On June 27 of this year, the United States Supreme Court took another step toward erasing drivers’ constitutional right against warrantless searches and seizures. In Mitchell v. Wisconsin, 588 U.S. _____(2019), a plurality of the Court issued an opinion which created a whole new category of “exigent circumstances” searches. Perhaps the most frustrating part of the Court’s ruling in Mitchell v. Wisconsin, 588 U.S. _____(2019), is that it was unnecessary. In a scathing dissent, Justice Sotomayor, joined by Justices Ginsburn, and Kagan, noted that the decision in Mitchell rested on “the false premise” that it was “necessary to spare law enforcement from a choice between attending to emergency situations and securing evidence.” For the dissent the question was narrow: “What must police do before ordering a blood draw of a person suspected of drunk driving who has become unconscious?” And their answer simple: “If there is time, get a warrant.” Justice Sotomayor noted that Wisconsin had conceded that it had time to obtain a warrant and that should have been the end of the matter. She decried the plurality for “needlessly cast[ing] aside the established protections of the warrant requirement in favor of a brand new presumption of exigent circumstances that Wisconsin [did] not urge, the state courts did not consider, and that contravenes this Court’s precedent.”
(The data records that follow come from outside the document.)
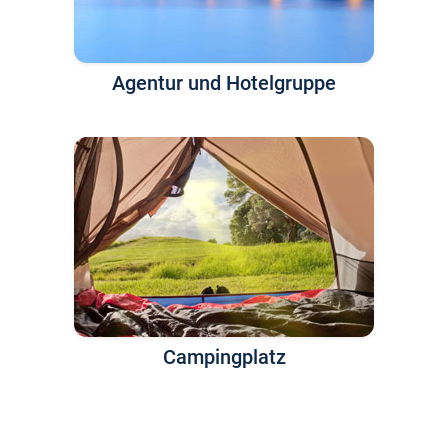
Agentur und Hotelgruppe
Campingplatz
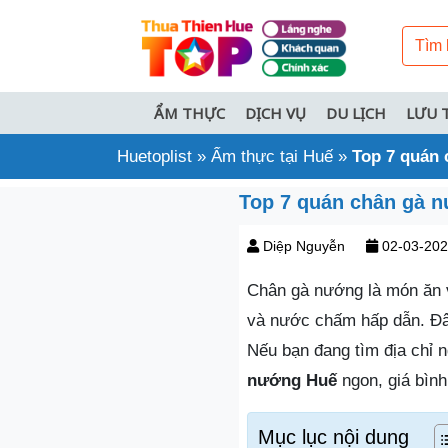
ẨM THỰC
DỊCH VỤ
DU LỊCH
LƯU 
Huetoplist
»
Ẩm thực tại Huế
»
Top 7 quán 
Top 7 quán chân gà n
Diệp Nguyễn
02-03-20
Chân gà nướng là món ăn v
và nước chấm hấp dẫn. Đây
Nếu bạn đang tìm địa chỉ 
nướng Huế
ngon, giá bình
Mục lục nội dung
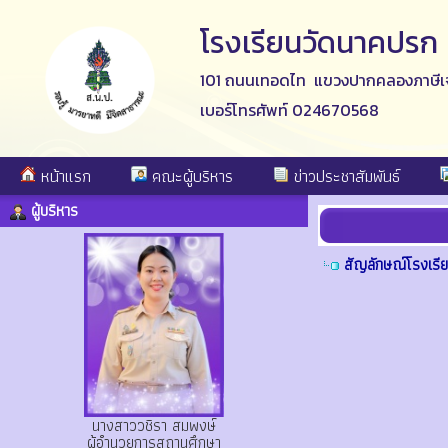
โรงเรียนวัดนาคปรก
101 ถนนเทอดไท แขวงปากคลองภาษีเจ
เบอร์โทรศัพท์ 024670568
หน้าแรก
คณะผู้บริหาร
ข่าวประชาสัมพันธ์
ผู้บริหาร
สัญลักษณ์โรงเรี
นางสาววชิรา สมพงษ์
ผู้อำนวยการสถานศึกษา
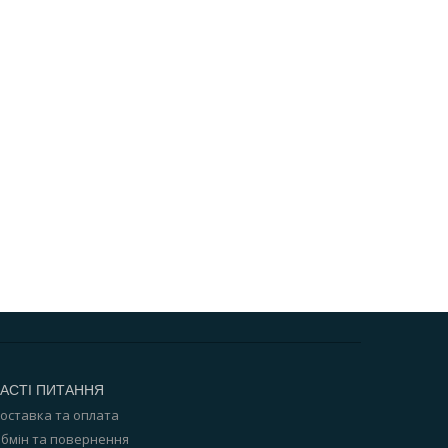
АСТІ ПИТАННЯ
оставка та оплата
бмін та повернення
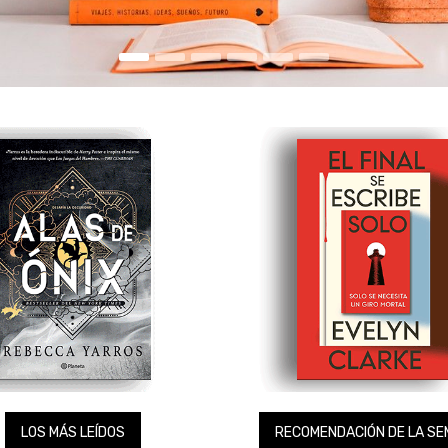
LOS MÁS LEÍDOS
RECOMENDACIÓN DE LA S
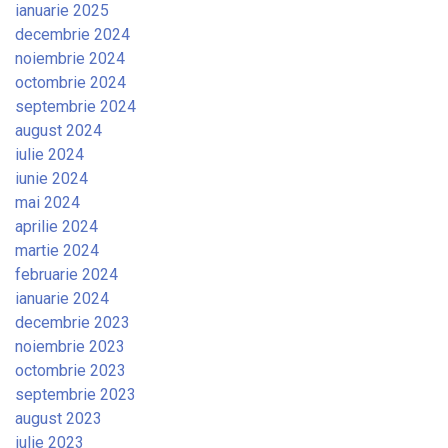
ianuarie 2025
decembrie 2024
noiembrie 2024
octombrie 2024
septembrie 2024
august 2024
iulie 2024
iunie 2024
mai 2024
aprilie 2024
martie 2024
februarie 2024
ianuarie 2024
decembrie 2023
noiembrie 2023
octombrie 2023
septembrie 2023
august 2023
iulie 2023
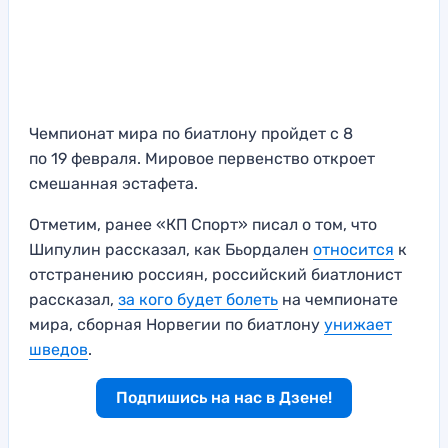
Чемпионат мира по биатлону пройдет с 8
по 19 февраля. Мировое первенство откроет
смешанная эстафета.
Отметим, ранее «КП Спорт» писал о том, что
Шипулин рассказал, как Бьордален
относится
к
отстранению россиян, российский биатлонист
рассказал,
за кого будет болеть
на чемпионате
мира, сборная Норвегии по биатлону
унижает
шведов
.
Подпишись на нас в Дзене!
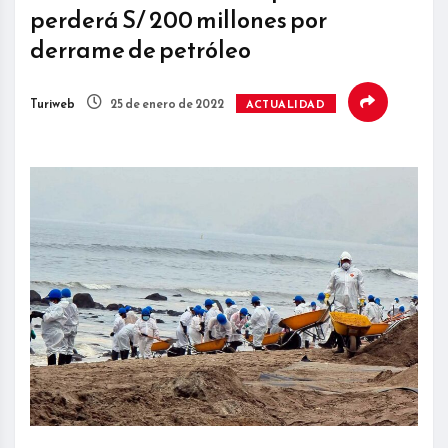
perderá S/ 200 millones por
derrame de petróleo
Turiweb
25 de enero de 2022
ACTUALIDAD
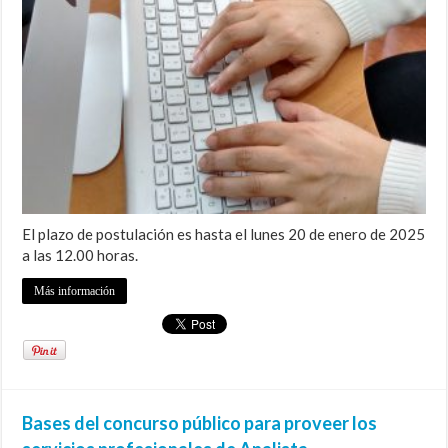
El plazo de postulación es hasta el lunes 20 de enero de 2025
a las 12.00 horas.
Más información
Bases del concurso público para proveer los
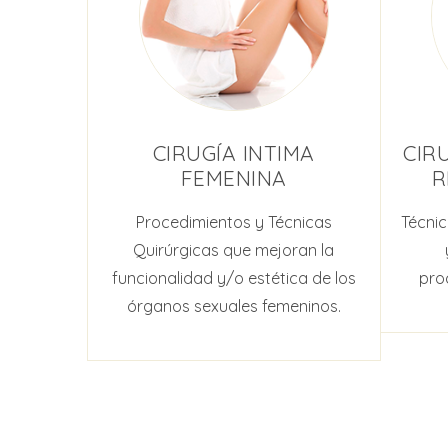
CIRUGÍA INTIMA
CIR
FEMENINA
R
Procedimientos y Técnicas
Técni
Quirúrgicas que mejoran la
funcionalidad y/o estética de los
pro
órganos sexuales femeninos.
Furthermore, the dissent points out that the holdings in Schmerber and McNeely, “establish that there is no categorical exigency exception for blood draws, although exigent circumstances might justify a warrantless blood draw on the facts of a particular case.” Additionally, from the Court’s recent ruling in Birchfield, “warrantless blood draws cannot be justified as searches incident to arrest.” Accordingly, based on precedent, Mitchell had already been resolved and the answer was: “unless there is too little time to do so, police officers must get a warrant before ordering a blood draw.”
The plurality of the Court attempted to justify its whittling away of constitutional protections by insisting that it was answering only a very narrow question, to wit: “what police officers may do in a narrow but important category of cases: those in which the driver is unconscious and therefore cannot be given a breath test.” The Court held “[i]n such cases…the exigent circumstances rule almost always permits a blood test without a warrant.” The Court went on to say that “when a driver is unconscious, the general rule is that a warrant is not needed.” This ruling is clearly a departure from its recent rulings in McNeely and Birchfield.